Y hay más, mucho más. Como, por ejemplo, baterías de los ipod que se construían para durar sólo 18 meses (una querella les obligó acambiar). Y algo que me ha dejado alucinada: al parecer las impresoras, o al menos algunas impresoras, vienen con un chip que va contando las páginas que imprime, y al llegar a, pongamos, 50.000, simplemente detiene el funcionamiento de la máquina, como si se hubiera roto para siempre. Pero en el documental vemos cómo un chico de Barcelona consigue poner el contador del chip a cero y la impresora sigue trabajando perfectamente.

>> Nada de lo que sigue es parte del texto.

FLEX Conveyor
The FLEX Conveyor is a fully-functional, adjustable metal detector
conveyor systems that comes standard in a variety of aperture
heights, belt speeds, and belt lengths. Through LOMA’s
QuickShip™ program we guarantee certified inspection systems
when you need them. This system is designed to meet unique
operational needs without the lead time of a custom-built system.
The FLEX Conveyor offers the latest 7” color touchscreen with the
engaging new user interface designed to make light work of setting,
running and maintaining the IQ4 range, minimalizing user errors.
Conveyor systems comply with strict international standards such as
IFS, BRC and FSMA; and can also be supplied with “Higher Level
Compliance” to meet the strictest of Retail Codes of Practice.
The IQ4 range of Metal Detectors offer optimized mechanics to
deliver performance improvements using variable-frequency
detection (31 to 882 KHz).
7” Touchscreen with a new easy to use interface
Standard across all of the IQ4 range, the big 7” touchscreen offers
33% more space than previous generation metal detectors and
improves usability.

Pero cuando el documental adquiere una grandeza sobrecogedora es al demostrar cómo todo esto, además de ser un robo para los consumidores y de expoliar los recursos del planeta, termina generando una vasta marea sucia, contaminante, letal, que degrada la vida de los pueblos más pobres de la Tierra y sepulta sus esperanzas de futuro. Toda esa chatarra, toda esa basura tecnológica loca e innecesariamente multiplicada por la obsolescencia programada, acaba, por ejemplo, en Ghana, creando una realidad apocalíptica que el documental recoge sobriamente. Viendo esas imágenes imperdonables del abuso he recordado con un escalofrío todos los residuos tecnológicos que he ido dejando atrás a lo largo de mi ya larga vida. Empezando por los primeros contestadores telefónicos (al menos un par), por los faxes (quizá tres), las impresoras (cinco o seis), las agendas electrónicas (¿media docena?), los móviles (¡cielos! Por lo menos veinte…), los ordenadores (quince o más incluyendo los portátiles), los discos duros exteriores (tres), los ipod (tres), los ipad (por ahora uno, pero seguro que la cuenta aumentará)… Y aún hay que añadir televisores (siete u ocho), vídeos (dos o tres), lectores de DVD (uno) y varias generaciones de electrodomésticos diversos (lavadoras, lavavajillas, neveras, microondas, secadoras, planchas, batidoras, tostadoras…). ¡Horror! Y se me había olvidado citar los antiguos tocadiscos (tres o cuatro), grabadoras (seis o siete), equipos de música para CD (tres)… Por no mencionar las cámaras de fotos (tres o cuatro), los despertadores electrónicos (un puñado), las pequeñas radios de antaño (dos o tres), los cepillos de dientes eléctricos, las maquinitas depiladoras… Seguro que me dejo varios artefactos sin citar. Todos tenemos una larga biografía de basura tecnológica a las espaldas, un inmenso historial de residuos contaminantes. Me pregunto cuántos de mis venenosos restos habrán llegado a lugares como Ghana. Alguna de esas asquerosas y ponzoñosas carcasas de ordenador que se ven en el documental, ¿será acaso mía? Me lo pregunto con horror y con vergüenza y con un propósito de enmienda que ni siquiera sé si seré capaz de conservar.